The Legend of Sleepy Hallow-
The Horseman Rides at Dusk
The Version You Have NEVER HEARD
PART I
The mud splattered. The rain
pounded upon the ground. The wheels trudged through heavy mud and the horse
inched forward.
As Constable
Ichabod Crane furiously scribbled words into his journal, the rain pounded upon
the carriage. It was already nearly dusk, and the sky was darkening as they
neared Sleepy Hallow. Crane had not been told that weather would be like this,
and he suspected that, in this time of autumn, the following weeks would not be
washed with rain.
The officer
looked at his papers. He had volunteered for this case, before he had learned
how frightening it was. There had been sixteen claims of decapitation and
murder in this small, isolated, rural farm town called Sleepy Hallow.

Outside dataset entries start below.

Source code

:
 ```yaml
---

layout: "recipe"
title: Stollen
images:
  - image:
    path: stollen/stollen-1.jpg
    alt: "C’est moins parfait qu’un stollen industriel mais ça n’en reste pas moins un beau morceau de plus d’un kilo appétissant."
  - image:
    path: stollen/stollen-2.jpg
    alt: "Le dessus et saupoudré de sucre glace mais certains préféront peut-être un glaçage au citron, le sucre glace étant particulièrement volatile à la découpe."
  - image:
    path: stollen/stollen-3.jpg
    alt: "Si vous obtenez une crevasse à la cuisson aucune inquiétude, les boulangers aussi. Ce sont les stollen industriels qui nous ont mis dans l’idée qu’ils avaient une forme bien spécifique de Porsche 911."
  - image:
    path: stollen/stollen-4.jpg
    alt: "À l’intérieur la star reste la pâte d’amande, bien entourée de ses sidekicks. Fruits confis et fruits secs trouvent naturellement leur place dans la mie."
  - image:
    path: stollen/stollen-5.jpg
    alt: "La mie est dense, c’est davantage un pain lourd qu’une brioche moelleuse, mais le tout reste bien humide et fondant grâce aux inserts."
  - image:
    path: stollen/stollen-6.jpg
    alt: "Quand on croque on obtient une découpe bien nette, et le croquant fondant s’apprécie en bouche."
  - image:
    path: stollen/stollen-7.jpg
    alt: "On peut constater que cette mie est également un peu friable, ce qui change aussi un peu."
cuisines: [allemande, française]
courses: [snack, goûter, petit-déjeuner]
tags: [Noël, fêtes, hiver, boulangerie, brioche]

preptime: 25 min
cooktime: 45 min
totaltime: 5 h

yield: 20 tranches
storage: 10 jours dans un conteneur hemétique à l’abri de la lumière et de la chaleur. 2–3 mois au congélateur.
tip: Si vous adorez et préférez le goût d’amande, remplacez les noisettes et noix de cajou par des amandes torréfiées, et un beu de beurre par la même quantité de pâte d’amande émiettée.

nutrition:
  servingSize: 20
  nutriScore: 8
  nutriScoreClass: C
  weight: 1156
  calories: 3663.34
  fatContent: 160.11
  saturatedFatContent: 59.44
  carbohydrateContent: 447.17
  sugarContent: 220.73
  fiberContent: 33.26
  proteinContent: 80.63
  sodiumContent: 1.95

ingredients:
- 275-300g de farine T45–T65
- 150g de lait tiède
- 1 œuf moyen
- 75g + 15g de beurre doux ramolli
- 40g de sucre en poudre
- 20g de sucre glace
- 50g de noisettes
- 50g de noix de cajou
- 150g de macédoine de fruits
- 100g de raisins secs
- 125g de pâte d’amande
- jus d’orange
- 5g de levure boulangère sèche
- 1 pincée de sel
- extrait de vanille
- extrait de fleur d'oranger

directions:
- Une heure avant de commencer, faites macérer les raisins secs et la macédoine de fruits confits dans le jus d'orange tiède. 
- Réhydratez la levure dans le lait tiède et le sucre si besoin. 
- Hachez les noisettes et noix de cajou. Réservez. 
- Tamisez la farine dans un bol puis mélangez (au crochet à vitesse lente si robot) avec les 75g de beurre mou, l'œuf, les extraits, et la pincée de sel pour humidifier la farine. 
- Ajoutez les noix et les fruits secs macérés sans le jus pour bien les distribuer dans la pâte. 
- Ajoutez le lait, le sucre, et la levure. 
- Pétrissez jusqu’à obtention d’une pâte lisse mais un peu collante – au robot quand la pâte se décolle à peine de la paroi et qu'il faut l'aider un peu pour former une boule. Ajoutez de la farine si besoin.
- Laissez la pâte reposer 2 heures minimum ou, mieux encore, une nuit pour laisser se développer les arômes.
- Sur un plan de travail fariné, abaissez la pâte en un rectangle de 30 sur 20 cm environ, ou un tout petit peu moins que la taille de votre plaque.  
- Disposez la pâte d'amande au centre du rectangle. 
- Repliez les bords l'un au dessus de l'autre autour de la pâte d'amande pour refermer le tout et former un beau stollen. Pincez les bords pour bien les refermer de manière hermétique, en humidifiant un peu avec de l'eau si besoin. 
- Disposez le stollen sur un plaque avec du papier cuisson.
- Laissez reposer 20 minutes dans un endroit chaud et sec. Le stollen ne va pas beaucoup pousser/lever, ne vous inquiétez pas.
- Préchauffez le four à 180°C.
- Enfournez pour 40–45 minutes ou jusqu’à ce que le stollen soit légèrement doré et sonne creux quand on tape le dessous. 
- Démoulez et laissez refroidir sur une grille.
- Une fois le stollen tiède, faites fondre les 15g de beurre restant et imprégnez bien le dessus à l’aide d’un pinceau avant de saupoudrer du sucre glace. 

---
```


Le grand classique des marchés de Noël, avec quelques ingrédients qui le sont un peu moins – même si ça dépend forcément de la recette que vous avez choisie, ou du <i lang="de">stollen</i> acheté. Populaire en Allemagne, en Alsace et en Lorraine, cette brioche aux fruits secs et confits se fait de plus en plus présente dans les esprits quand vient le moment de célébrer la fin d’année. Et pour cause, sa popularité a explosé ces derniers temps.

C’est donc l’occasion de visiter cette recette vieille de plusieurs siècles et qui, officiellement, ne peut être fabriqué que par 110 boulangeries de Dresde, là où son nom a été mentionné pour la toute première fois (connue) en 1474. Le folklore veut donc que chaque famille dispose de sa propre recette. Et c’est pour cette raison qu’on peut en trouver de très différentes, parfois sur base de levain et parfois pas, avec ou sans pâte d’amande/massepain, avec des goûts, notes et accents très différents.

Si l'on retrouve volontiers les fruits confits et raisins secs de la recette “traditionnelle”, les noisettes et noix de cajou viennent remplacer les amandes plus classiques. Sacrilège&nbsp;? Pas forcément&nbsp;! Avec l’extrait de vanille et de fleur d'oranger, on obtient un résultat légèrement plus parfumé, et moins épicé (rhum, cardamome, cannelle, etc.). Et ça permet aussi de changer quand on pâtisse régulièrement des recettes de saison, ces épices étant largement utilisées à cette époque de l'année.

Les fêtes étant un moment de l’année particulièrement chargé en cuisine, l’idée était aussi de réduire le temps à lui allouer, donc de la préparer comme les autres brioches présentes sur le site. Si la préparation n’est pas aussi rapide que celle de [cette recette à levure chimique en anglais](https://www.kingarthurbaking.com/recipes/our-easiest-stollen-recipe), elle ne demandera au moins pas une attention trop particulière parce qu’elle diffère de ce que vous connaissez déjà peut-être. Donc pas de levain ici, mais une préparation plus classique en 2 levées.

He had
traveled from his safe, warm urban city in Vermont to this farming town.
He would speedily find and arrest the criminal and get back to his house.
Today,
as I head into Sleepy Hallow, I wonder about these strange murders and
decapitations. I wonder who or what is responsible for such gruesome scenes.
Crane
wrote in his log entry.
The carriage
came closer and closer to Sleepy Hallow. And, over two hundred miles away, Head
Investigator Jack Philminn was getting into a carriage.